B04 • B,E-Doped Acene- and Rylene-Based PAHs, Dyads, and Ladder Polymers
The replacement of selected sp2-hybridized C atoms in p-conjugated organic compounds, especially polycyclic aromatic hydrocarbons (PAHs), with B and E atoms (E = N, O, or S) frequently furnishes heteroatom-doped hybrid compounds with enhanced optoelectronic properties compared to those of their carbonaceous counterparts.
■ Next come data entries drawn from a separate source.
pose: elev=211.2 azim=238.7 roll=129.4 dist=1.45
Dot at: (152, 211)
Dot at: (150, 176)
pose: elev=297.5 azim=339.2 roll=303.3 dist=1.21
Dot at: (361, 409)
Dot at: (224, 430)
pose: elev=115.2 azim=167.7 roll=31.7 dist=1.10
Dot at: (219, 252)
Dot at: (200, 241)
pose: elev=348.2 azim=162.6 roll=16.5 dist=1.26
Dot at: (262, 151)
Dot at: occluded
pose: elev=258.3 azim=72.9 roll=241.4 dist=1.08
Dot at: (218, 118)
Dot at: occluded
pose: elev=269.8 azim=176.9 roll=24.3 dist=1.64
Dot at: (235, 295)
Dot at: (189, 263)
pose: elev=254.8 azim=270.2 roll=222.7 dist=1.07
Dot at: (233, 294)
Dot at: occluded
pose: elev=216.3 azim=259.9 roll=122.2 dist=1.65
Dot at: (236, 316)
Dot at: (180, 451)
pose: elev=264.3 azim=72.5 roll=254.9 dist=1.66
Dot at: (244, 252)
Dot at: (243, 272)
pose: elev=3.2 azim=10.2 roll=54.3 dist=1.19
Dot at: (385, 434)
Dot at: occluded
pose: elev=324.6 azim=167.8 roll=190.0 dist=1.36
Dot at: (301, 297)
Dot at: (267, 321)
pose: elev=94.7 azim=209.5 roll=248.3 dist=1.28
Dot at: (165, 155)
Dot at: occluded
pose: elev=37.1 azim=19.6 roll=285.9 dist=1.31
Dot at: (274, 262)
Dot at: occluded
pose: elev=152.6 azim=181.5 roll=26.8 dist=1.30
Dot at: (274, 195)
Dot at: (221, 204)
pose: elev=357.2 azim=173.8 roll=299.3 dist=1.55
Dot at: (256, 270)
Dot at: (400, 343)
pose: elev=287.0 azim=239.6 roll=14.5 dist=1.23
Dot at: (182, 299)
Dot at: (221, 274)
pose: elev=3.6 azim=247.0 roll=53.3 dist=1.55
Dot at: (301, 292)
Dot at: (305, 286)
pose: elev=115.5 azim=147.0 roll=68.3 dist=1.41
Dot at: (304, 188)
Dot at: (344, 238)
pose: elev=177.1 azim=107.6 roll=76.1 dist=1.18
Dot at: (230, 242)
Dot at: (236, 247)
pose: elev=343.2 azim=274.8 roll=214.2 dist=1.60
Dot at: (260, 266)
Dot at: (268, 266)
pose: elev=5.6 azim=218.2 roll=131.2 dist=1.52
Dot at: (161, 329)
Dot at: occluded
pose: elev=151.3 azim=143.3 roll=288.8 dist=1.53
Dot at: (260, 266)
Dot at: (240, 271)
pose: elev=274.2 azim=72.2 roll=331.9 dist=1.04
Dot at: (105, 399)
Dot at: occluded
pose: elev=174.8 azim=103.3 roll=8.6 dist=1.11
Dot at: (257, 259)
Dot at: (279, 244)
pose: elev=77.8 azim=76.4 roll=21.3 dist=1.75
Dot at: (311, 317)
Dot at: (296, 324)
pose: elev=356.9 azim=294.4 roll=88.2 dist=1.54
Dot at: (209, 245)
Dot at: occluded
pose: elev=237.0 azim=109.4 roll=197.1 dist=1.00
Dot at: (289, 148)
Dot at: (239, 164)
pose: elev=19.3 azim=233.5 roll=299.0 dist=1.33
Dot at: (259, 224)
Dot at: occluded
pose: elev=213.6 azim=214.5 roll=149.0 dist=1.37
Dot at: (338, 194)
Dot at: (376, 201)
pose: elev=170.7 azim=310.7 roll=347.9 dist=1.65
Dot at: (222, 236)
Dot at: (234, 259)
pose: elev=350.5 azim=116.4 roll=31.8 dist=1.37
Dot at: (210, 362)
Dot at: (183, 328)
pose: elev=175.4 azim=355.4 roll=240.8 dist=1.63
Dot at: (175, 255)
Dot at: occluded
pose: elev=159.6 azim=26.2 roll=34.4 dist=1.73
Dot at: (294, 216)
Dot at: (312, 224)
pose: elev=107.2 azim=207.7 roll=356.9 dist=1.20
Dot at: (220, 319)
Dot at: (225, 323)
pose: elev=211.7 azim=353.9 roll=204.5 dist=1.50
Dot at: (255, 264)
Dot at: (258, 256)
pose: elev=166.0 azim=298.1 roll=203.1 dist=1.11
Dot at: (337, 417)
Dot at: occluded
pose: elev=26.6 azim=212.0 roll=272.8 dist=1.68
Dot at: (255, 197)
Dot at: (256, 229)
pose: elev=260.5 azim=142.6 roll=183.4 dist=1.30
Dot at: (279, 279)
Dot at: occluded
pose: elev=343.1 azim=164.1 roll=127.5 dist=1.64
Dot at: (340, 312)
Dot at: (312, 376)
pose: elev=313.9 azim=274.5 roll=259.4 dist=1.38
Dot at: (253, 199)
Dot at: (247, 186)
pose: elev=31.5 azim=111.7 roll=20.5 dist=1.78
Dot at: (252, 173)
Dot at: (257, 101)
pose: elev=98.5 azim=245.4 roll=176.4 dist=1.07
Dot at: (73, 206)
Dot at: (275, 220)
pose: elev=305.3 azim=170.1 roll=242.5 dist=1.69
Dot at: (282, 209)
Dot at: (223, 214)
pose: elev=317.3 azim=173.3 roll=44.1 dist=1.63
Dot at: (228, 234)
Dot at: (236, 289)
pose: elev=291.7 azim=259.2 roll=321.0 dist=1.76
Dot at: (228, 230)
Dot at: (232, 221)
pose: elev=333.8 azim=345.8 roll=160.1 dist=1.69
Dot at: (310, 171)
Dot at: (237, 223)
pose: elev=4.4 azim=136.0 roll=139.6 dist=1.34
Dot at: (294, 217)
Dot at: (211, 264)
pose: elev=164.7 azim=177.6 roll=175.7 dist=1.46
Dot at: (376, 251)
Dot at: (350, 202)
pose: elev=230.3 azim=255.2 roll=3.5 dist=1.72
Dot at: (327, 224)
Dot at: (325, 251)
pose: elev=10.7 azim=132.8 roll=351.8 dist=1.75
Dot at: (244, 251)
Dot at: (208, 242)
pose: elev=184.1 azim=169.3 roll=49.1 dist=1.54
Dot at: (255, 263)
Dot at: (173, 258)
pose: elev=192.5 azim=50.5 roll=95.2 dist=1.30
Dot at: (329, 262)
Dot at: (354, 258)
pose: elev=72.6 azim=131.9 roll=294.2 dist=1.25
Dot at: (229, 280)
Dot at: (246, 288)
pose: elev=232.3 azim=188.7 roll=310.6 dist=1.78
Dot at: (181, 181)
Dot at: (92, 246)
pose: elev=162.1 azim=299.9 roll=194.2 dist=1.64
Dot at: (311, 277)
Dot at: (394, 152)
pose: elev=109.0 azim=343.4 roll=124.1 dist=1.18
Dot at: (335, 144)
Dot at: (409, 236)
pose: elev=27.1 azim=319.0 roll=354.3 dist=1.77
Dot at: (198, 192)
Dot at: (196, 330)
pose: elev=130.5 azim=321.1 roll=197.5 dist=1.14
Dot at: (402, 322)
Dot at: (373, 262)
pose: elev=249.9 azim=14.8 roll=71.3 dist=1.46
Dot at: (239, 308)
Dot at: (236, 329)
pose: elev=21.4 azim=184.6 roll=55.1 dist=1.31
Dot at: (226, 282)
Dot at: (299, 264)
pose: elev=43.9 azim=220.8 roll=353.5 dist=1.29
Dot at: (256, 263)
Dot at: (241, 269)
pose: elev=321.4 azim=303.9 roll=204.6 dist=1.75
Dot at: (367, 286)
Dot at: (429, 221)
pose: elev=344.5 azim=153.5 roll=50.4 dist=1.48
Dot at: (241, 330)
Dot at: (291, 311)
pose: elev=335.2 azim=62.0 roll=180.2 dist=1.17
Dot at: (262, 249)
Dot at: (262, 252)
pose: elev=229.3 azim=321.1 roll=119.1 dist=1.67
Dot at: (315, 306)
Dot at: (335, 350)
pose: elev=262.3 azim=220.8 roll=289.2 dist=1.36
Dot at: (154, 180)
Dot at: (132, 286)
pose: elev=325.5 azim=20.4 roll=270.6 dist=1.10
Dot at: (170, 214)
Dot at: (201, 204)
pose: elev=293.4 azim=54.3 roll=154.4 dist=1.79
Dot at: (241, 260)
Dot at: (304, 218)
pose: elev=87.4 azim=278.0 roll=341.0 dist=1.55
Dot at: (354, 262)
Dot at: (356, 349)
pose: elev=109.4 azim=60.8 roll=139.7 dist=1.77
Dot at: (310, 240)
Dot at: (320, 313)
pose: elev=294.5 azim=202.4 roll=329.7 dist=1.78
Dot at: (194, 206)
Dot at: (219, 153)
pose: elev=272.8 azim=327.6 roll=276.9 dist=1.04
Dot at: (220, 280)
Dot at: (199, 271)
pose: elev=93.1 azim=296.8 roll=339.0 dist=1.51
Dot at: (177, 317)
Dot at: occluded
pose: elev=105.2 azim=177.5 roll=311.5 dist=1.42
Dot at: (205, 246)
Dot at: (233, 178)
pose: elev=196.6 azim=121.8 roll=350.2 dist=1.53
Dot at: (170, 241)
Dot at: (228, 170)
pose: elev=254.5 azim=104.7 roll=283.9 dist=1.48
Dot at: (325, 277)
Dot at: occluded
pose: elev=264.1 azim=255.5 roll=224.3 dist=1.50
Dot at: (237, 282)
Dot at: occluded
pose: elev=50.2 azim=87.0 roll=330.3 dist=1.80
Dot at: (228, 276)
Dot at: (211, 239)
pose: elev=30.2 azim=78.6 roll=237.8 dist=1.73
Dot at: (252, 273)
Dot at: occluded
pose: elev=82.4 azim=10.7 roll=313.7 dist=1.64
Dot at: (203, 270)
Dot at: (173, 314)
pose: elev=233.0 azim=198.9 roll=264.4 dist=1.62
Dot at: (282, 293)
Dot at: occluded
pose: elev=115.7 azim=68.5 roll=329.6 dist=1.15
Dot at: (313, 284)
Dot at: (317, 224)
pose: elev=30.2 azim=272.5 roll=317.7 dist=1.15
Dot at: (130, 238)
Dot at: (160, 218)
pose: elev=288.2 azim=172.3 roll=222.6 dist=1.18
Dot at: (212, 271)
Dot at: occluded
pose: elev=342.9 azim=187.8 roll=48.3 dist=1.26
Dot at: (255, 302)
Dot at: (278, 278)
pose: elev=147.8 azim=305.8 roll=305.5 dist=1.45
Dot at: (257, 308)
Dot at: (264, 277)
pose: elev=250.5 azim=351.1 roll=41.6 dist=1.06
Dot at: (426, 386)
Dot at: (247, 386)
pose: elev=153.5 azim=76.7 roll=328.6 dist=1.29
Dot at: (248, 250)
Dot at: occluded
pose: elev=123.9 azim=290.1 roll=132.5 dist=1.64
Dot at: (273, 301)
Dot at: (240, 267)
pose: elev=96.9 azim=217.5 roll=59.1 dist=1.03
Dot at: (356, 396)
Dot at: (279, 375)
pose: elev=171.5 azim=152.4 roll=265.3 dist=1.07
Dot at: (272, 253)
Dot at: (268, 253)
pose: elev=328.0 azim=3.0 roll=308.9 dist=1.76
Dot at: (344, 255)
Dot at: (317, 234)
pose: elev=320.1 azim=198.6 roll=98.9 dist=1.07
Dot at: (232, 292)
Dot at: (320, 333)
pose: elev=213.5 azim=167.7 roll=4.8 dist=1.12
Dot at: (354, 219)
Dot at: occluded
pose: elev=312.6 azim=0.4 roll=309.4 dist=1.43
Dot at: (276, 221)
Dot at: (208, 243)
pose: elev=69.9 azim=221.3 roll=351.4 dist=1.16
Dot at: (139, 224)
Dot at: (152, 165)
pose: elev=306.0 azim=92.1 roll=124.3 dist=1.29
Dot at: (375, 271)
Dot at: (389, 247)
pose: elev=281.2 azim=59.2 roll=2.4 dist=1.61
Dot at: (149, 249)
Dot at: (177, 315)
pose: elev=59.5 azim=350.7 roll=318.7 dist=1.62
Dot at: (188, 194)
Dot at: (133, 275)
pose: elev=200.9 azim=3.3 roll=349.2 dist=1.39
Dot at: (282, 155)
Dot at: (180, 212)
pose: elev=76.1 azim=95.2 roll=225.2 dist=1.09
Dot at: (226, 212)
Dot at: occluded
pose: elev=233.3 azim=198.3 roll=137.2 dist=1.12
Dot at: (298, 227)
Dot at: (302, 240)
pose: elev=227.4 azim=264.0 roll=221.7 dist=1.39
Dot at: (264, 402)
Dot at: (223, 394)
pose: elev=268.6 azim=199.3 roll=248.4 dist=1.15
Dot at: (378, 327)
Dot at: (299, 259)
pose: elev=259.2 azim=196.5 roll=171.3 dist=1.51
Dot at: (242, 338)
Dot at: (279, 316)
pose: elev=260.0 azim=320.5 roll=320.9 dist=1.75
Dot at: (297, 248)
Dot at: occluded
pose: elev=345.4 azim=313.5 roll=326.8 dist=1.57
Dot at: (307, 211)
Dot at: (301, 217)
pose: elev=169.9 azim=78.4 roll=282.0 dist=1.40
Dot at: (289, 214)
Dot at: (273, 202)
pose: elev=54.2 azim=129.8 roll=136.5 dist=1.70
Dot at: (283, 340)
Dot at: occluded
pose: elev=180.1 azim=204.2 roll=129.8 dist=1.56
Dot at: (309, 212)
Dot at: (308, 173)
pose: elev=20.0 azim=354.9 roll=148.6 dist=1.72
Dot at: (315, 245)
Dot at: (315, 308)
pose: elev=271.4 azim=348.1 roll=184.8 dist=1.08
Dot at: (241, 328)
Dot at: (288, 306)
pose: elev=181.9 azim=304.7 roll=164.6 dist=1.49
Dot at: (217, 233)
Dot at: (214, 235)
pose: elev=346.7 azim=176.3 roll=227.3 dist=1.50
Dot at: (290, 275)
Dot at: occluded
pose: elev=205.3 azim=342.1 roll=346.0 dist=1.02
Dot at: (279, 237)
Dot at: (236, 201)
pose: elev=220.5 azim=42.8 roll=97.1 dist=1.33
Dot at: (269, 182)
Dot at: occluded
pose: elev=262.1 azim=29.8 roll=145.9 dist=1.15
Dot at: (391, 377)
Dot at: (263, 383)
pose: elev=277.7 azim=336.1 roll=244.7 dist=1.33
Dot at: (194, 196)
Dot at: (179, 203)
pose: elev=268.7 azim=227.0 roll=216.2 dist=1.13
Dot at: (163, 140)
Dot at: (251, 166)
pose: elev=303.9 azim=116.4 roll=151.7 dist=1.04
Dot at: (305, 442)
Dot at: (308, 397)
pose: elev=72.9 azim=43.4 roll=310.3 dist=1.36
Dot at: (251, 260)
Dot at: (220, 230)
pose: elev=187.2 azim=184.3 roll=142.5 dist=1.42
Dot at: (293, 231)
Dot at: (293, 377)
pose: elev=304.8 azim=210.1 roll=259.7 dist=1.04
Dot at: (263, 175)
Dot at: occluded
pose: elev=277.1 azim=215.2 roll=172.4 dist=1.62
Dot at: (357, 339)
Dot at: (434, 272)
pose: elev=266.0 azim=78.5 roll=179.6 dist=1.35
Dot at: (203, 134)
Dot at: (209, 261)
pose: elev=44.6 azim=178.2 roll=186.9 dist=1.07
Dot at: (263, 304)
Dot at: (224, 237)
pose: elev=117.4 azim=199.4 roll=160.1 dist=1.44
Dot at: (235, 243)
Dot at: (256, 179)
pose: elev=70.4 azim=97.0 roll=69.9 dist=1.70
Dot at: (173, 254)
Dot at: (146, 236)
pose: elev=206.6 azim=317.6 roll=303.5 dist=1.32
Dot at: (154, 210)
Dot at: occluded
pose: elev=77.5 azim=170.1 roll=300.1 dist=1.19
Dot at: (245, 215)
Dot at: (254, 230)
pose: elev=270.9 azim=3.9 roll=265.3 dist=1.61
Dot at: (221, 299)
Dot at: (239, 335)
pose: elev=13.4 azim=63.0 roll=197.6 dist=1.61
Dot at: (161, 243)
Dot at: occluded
Moreover, the symmetry breaking induced by B,E-incorporation can significantly improve the selectivity in late-stage derivatizations.
Our laboratories have developed several efficient synthesis strategies for a broad variety of B,E-PAHs and polymers, including: (I) cyclization reactions via Au(I)-catalyzed addition of BO‒H or BN‒H bonds from borinic acids or aminoboranes, respectively, across strategically positioned alkynyl substituents, (II) targeted hydrolysis or aminolysis of arylene-bridged diborane(6) derivatives, (III) ring-expansion reactions of strained boron-containing heterocycles, (IV) nucleophilic aromatic substitution (SNAr) reactions on C-fluorinated B-doped PAHs, (V) (catalytic) silicon/boron exchange (poly)condensation reactions, and (VI) anionic cyclodehydrogenation processes.
This toolbox will be further extended and applied to the synthesis of acene- and rylene-based PAHs, donor‒acceptor dyads, and (macro)molecular materials with a special focus on applications as narrow-band emitters, strong electron acceptors, and smallmolecule sensors.